Collected data

────────────────────

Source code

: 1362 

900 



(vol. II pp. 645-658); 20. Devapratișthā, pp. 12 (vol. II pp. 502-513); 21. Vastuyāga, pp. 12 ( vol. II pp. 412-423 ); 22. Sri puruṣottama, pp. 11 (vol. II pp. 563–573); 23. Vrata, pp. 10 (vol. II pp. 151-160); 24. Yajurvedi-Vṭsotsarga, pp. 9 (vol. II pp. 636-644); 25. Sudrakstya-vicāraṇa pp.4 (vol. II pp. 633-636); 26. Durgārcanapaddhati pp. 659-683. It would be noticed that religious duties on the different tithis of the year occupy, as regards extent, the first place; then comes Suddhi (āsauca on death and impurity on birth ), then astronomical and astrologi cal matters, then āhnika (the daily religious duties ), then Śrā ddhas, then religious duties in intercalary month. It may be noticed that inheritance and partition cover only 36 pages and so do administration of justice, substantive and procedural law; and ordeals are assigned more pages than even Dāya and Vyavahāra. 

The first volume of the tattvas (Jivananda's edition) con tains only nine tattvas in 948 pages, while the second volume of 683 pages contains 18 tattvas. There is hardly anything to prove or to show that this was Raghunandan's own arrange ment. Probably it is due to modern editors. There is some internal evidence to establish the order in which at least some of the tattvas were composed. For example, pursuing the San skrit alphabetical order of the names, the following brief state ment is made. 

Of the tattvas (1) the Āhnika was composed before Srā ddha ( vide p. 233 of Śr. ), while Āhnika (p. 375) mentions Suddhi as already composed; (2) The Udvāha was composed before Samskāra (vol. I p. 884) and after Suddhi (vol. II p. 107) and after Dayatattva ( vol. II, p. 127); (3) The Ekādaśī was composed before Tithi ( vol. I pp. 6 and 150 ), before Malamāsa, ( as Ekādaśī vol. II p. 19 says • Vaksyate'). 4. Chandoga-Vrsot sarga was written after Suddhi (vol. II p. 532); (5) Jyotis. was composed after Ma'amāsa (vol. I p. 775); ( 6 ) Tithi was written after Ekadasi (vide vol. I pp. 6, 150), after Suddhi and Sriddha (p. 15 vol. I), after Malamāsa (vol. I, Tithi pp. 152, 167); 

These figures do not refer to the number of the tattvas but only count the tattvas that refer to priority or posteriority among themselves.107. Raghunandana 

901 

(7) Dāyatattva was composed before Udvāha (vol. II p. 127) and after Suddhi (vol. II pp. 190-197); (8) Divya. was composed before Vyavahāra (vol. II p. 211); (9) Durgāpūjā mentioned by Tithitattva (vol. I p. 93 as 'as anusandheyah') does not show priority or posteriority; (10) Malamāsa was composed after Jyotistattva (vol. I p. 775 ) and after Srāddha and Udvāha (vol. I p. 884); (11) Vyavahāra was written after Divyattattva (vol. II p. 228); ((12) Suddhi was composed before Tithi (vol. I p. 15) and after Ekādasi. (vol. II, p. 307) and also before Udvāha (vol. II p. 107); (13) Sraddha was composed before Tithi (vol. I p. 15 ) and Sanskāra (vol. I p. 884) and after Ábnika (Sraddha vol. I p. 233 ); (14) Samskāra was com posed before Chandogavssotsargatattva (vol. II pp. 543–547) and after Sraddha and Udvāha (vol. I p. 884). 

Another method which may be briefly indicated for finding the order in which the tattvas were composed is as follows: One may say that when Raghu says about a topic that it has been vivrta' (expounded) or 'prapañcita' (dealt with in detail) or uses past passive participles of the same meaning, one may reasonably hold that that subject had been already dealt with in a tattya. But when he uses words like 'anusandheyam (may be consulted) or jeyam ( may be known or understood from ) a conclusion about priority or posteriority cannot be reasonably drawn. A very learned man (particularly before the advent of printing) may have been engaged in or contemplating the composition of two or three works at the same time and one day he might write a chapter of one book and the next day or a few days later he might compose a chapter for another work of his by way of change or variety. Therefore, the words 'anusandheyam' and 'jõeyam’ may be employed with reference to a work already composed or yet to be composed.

────────────────────

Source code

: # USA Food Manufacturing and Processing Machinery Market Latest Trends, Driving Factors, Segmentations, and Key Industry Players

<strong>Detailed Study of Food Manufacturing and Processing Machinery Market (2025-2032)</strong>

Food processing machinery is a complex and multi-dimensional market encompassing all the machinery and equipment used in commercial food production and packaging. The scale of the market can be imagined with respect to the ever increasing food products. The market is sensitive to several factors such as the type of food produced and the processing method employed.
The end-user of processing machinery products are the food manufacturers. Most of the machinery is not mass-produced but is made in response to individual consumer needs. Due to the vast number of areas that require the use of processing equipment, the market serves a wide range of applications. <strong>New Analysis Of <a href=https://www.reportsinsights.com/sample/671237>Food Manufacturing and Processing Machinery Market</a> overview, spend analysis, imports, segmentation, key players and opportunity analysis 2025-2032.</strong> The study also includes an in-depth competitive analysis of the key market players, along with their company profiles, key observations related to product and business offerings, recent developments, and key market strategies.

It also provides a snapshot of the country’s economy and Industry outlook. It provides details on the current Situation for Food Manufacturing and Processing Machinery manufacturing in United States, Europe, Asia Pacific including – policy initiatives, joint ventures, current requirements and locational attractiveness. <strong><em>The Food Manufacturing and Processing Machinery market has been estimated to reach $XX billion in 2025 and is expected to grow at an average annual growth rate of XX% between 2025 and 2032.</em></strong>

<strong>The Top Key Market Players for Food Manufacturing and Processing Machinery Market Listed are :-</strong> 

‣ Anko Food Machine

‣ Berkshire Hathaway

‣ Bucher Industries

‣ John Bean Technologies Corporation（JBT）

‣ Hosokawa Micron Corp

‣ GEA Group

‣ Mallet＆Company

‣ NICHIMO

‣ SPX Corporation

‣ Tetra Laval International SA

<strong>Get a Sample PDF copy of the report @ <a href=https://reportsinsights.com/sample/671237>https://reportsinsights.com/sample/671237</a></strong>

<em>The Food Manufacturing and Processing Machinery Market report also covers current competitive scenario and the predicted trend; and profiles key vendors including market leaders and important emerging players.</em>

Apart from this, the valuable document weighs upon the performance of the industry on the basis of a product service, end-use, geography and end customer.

────────────────────

_TASK BRIEF_
Copy the lines from the line with "These figures do" to the line with "(7) Dāyatattva was", including both, with no changes.

_YOUR RESPONSE_
These figures do not refer to the number of the tattvas but only count the tattvas that refer to priority or posteriority among themselves.107. Raghunandana 

901 

(7) Dāyatattva was composed before Udvāha (vol. II p. 127) and after Suddhi (vol. II pp. 190-197); (8) Divya. was composed before Vyavahāra (vol. II p. 211); (9) Durgāpūjā mentioned by Tithitattva (vol. I p. 93 as 'as anusandheyah') does not show priority or posteriority; (10) Malamāsa was composed after Jyotistattva (vol. I p. 775 ) and after Srāddha and Udvāha (vol. I p. 884); (11) Vyavahāra was written after Divyattattva (vol. II p. 228); ((12) Suddhi was composed before Tithi (vol. I p. 15) and after Ekādasi. (vol. II, p. 307) and also before Udvāha (vol. II p. 107); (13) Sraddha was composed before Tithi (vol. I p. 15 ) and Sanskāra (vol. I p. 884) and after Ábnika (Sraddha vol. I p. 233 ); (14) Samskāra was com posed before Chandogavssotsargatattva (vol. II pp. 543–547) and after Sraddha and Udvāha (vol. I p. 884). 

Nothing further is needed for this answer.